> [Design files in text formats]:
*****
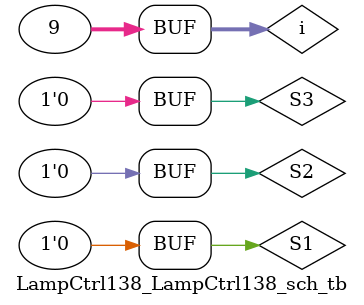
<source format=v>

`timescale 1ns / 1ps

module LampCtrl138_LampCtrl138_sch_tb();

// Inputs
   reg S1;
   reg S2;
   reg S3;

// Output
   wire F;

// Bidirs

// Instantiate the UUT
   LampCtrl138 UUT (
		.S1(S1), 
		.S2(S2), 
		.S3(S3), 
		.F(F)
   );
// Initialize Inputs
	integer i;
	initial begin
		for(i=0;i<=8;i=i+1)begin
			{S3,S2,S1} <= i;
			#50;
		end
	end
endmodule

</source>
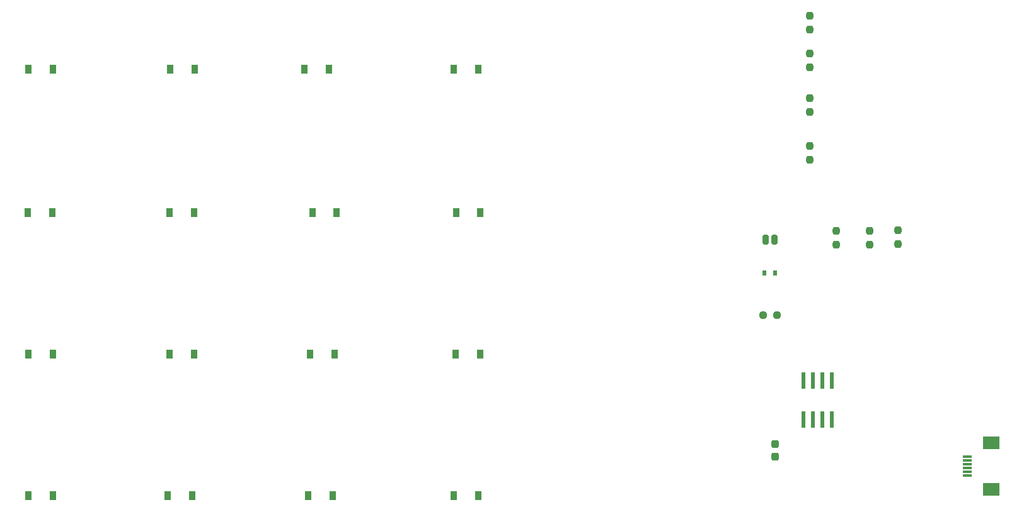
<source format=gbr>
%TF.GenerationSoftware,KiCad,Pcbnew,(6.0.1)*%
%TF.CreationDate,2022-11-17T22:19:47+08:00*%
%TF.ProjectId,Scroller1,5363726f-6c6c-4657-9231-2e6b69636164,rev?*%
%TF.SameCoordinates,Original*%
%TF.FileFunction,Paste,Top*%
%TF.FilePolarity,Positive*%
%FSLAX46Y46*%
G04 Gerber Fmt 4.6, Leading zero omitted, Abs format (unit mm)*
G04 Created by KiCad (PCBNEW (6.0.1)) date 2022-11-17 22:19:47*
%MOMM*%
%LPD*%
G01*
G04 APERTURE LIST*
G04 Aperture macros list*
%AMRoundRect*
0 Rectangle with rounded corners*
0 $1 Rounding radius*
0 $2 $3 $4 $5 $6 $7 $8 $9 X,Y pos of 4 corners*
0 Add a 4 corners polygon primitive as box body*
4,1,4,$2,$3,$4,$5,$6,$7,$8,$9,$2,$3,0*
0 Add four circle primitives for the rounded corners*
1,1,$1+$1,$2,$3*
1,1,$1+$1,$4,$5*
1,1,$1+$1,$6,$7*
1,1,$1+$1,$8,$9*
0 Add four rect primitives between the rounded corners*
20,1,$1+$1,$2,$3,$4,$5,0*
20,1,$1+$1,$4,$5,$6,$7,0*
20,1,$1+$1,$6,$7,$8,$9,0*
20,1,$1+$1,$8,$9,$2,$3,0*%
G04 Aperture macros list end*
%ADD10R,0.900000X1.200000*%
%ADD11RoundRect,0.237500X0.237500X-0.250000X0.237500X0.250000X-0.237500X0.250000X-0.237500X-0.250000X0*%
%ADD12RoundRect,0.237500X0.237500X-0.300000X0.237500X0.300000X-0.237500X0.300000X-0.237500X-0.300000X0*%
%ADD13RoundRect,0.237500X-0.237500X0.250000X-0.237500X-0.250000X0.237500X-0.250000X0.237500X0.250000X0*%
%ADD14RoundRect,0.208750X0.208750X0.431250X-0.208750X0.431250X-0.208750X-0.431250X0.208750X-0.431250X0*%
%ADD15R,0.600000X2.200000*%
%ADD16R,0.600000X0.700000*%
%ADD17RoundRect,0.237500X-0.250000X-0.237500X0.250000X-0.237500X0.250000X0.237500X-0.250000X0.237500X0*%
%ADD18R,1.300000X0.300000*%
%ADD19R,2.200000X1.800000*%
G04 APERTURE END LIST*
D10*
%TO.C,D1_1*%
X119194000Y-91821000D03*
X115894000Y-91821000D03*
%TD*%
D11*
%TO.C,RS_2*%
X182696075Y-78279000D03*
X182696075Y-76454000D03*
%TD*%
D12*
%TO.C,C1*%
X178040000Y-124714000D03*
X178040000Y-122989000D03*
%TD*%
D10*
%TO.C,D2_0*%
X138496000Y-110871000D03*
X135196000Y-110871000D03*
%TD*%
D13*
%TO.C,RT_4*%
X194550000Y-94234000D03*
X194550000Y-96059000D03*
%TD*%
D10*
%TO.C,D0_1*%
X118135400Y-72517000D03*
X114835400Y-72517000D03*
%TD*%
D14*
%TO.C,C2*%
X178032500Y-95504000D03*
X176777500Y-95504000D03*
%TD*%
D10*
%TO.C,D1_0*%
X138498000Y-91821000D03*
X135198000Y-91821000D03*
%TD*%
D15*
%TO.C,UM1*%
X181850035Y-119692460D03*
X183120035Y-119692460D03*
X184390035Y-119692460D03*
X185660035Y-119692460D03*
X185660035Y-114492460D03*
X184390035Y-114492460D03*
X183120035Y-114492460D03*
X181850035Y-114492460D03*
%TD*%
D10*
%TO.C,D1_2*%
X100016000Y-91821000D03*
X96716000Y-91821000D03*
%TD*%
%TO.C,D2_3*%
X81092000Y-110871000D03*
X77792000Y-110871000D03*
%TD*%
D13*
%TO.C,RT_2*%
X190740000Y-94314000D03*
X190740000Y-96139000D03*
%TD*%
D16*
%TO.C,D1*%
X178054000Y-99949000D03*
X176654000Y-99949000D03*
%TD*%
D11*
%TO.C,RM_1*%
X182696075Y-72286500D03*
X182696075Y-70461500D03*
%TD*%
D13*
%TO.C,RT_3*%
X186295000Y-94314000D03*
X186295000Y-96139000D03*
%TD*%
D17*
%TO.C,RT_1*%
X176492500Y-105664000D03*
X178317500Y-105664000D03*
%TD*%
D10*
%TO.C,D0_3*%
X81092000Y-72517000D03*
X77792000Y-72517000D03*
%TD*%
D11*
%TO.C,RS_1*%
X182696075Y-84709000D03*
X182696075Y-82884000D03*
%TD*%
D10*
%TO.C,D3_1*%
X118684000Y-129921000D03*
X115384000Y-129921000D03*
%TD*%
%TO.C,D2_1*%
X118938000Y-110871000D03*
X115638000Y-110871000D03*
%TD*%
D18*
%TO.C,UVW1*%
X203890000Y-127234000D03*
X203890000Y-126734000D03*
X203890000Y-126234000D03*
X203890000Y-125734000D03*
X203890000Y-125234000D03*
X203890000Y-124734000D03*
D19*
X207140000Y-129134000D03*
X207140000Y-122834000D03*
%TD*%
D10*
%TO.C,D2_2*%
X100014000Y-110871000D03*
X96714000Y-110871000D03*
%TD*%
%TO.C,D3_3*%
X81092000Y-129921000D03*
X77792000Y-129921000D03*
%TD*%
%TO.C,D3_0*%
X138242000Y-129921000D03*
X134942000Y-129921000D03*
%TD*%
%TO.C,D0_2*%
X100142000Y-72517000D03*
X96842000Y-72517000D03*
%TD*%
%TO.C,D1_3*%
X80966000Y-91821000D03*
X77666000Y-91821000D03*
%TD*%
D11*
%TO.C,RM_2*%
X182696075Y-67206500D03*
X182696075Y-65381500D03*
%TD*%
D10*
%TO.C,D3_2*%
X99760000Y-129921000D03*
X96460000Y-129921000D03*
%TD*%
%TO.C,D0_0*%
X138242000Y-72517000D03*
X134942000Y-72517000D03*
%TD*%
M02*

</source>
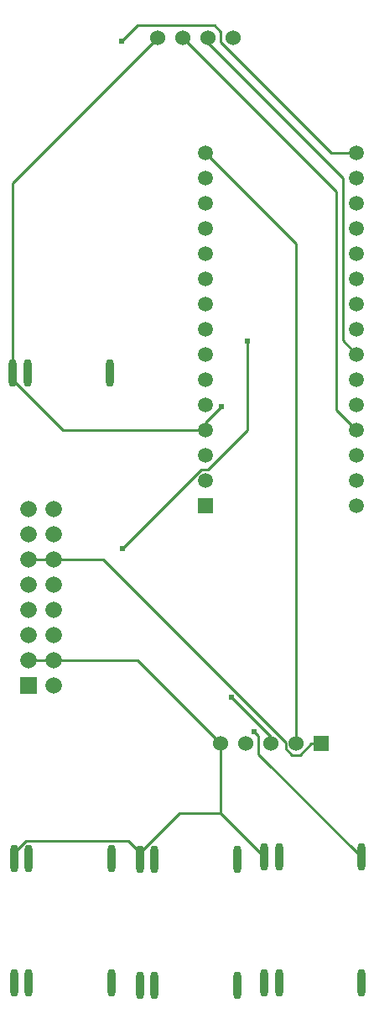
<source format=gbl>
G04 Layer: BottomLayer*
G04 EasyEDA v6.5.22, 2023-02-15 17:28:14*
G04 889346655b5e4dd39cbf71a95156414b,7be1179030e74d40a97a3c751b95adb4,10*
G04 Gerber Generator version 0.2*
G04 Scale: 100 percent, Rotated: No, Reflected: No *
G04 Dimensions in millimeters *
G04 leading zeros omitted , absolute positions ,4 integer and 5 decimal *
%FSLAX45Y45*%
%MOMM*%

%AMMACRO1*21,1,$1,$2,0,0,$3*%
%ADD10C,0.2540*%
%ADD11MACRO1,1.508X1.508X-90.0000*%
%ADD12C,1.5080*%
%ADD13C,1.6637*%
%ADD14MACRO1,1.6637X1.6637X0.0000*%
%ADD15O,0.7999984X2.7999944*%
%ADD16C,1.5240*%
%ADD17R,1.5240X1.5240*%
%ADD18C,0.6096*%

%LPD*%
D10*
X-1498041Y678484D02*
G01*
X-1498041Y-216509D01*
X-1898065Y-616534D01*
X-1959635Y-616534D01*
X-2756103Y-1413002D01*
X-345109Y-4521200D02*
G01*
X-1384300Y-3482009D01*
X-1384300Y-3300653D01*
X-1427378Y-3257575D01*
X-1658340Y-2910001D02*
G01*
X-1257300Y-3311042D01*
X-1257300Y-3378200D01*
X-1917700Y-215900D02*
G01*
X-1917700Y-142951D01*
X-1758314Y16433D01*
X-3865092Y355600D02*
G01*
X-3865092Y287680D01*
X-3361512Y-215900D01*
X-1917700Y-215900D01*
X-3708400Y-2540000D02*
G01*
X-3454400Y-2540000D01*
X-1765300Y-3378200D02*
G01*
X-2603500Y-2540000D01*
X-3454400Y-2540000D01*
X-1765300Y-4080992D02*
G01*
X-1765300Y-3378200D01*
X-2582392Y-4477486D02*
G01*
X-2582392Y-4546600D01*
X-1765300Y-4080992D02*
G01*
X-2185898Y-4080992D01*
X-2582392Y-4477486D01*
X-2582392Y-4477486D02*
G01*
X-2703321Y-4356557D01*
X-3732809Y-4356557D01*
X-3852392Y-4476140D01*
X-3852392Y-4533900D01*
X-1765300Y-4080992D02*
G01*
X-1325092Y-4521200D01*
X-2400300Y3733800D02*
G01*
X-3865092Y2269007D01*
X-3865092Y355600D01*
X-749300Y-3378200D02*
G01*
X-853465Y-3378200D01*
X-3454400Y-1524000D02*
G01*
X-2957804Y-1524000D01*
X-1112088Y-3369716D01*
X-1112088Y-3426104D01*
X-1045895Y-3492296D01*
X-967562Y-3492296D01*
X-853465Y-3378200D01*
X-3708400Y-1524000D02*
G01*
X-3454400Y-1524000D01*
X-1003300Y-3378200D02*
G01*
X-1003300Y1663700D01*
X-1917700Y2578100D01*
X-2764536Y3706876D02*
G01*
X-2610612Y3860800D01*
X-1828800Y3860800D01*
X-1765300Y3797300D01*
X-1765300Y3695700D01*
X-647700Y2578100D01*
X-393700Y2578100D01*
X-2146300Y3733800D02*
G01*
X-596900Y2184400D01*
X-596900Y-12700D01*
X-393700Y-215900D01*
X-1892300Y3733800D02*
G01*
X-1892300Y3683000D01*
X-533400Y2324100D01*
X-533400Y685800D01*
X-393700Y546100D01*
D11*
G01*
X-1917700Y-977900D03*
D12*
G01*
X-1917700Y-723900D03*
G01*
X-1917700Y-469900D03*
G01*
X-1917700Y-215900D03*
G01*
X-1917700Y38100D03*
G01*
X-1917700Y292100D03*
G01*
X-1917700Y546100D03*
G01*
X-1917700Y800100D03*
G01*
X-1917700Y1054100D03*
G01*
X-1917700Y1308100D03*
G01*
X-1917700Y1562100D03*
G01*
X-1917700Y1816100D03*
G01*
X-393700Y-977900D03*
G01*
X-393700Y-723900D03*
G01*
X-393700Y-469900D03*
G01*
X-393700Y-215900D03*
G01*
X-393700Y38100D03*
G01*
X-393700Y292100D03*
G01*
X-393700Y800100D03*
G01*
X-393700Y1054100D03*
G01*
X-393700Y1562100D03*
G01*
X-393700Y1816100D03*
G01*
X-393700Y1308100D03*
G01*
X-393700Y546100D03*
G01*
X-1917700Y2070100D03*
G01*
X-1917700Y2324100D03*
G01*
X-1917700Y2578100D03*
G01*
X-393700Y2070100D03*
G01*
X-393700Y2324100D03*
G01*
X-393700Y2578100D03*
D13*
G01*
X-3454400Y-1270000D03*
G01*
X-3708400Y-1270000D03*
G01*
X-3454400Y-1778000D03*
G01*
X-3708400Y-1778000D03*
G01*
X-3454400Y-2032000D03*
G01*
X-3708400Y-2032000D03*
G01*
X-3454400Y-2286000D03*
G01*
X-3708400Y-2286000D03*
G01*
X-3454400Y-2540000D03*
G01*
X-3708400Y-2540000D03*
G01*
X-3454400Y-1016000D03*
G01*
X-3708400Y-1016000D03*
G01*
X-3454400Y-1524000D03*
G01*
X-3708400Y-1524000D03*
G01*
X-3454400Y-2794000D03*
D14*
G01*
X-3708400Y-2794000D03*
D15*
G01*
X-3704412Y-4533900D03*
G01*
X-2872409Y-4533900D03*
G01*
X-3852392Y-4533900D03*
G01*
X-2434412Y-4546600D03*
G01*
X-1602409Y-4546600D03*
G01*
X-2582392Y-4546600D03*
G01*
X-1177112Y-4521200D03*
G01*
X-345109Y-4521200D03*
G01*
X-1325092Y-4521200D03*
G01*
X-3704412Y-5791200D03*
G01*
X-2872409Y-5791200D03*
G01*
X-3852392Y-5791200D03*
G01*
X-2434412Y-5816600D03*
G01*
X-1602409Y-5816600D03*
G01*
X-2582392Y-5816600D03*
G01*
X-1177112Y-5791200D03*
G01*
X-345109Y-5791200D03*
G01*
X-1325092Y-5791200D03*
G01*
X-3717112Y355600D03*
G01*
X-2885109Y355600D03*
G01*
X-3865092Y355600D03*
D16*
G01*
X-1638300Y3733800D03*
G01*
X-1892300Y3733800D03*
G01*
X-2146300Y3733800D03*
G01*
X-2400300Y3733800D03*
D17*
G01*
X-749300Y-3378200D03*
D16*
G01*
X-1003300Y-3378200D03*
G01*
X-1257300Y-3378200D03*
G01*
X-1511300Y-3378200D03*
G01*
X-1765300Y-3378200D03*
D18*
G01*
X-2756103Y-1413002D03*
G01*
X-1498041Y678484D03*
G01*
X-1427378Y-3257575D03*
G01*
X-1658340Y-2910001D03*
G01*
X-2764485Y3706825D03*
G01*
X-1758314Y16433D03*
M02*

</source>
*****
> [INSTRUCTION]:
Please show all lines from the entries that contain the word "integer".

> [EXPECTED ANSWER]:
	integer i;
G04 leading zeros omitted , absolute positions ,4 integer and 5 decimal *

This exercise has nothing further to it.